◆ Task brief
Rewrite these records with "top-left" swapped for "upper-left" and everything else unchanged, leaving the pictures out.
============================================================
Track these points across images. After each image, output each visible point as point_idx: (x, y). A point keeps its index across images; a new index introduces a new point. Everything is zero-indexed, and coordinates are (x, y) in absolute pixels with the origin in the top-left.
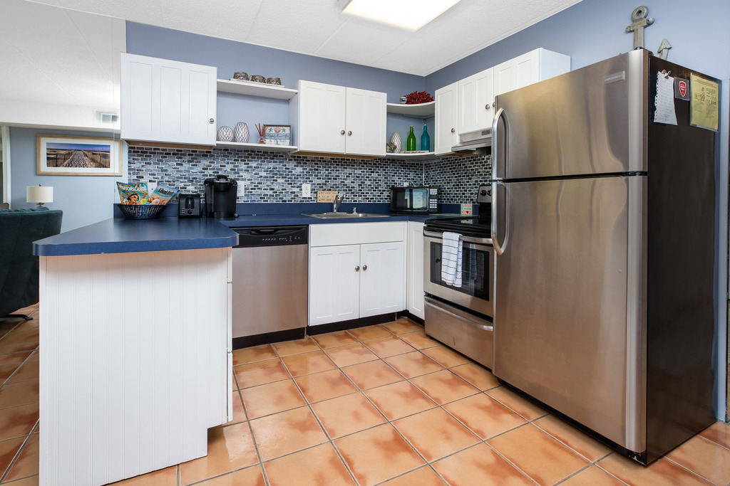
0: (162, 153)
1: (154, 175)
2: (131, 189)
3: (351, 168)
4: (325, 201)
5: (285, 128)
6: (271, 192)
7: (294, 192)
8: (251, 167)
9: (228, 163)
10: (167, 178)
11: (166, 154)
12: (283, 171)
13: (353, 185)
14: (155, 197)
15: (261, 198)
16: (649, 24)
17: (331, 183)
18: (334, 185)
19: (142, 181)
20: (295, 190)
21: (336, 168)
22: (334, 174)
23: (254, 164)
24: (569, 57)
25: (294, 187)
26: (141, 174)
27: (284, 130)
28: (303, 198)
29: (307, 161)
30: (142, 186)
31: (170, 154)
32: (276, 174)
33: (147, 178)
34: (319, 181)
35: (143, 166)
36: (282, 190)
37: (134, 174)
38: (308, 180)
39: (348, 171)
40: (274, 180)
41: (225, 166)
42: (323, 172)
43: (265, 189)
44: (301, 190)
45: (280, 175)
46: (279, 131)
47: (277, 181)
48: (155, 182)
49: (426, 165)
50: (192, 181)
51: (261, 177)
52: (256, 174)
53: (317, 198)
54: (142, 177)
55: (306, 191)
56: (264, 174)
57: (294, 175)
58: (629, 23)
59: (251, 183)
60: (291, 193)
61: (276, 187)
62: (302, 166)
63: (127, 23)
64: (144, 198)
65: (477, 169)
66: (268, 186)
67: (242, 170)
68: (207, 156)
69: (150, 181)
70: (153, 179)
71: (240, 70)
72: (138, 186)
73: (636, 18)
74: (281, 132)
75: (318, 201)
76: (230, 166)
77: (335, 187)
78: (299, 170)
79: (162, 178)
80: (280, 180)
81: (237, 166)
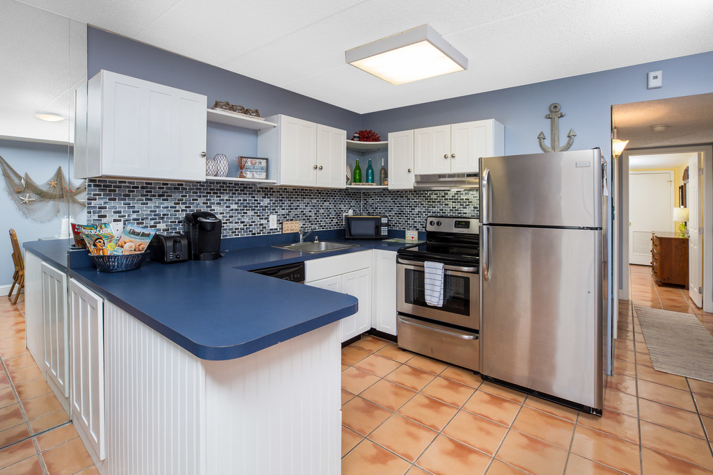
============================================================
◆ Solution to this exercise
Track these points across images. After each image, output each visible point as point_idx: (x, y). A point keeps its index across images; a new index introduces a new point. Everything is zero-indexed, and coordinates are (x, y) in absolute pixels with the origin in the upper-left.
0: (162, 153)
1: (154, 175)
2: (131, 189)
3: (351, 168)
4: (325, 201)
5: (285, 128)
6: (271, 192)
7: (294, 192)
8: (251, 167)
9: (228, 163)
10: (167, 178)
11: (166, 154)
12: (283, 171)
13: (353, 185)
14: (155, 197)
15: (261, 198)
16: (649, 24)
17: (331, 183)
18: (334, 185)
19: (142, 181)
20: (295, 190)
21: (336, 168)
22: (334, 174)
23: (254, 164)
24: (569, 57)
25: (294, 187)
26: (141, 174)
27: (284, 130)
28: (303, 198)
29: (307, 161)
30: (142, 186)
31: (170, 154)
32: (276, 174)
33: (147, 178)
34: (319, 181)
35: (143, 166)
36: (282, 190)
37: (134, 174)
38: (308, 180)
39: (348, 171)
40: (274, 180)
41: (225, 166)
42: (323, 172)
43: (265, 189)
44: (301, 190)
45: (280, 175)
46: (279, 131)
47: (277, 181)
48: (155, 182)
49: (426, 165)
50: (192, 181)
51: (261, 177)
52: (256, 174)
53: (317, 198)
54: (142, 177)
55: (306, 191)
56: (264, 174)
57: (294, 175)
58: (629, 23)
59: (251, 183)
60: (291, 193)
61: (276, 187)
62: (302, 166)
63: (127, 23)
64: (144, 198)
65: (477, 169)
66: (268, 186)
67: (242, 170)
68: (207, 156)
69: (150, 181)
70: (153, 179)
71: (240, 70)
72: (138, 186)
73: (636, 18)
74: (281, 132)
75: (318, 201)
76: (230, 166)
77: (335, 187)
78: (299, 170)
79: (162, 178)
80: (280, 180)
81: (237, 166)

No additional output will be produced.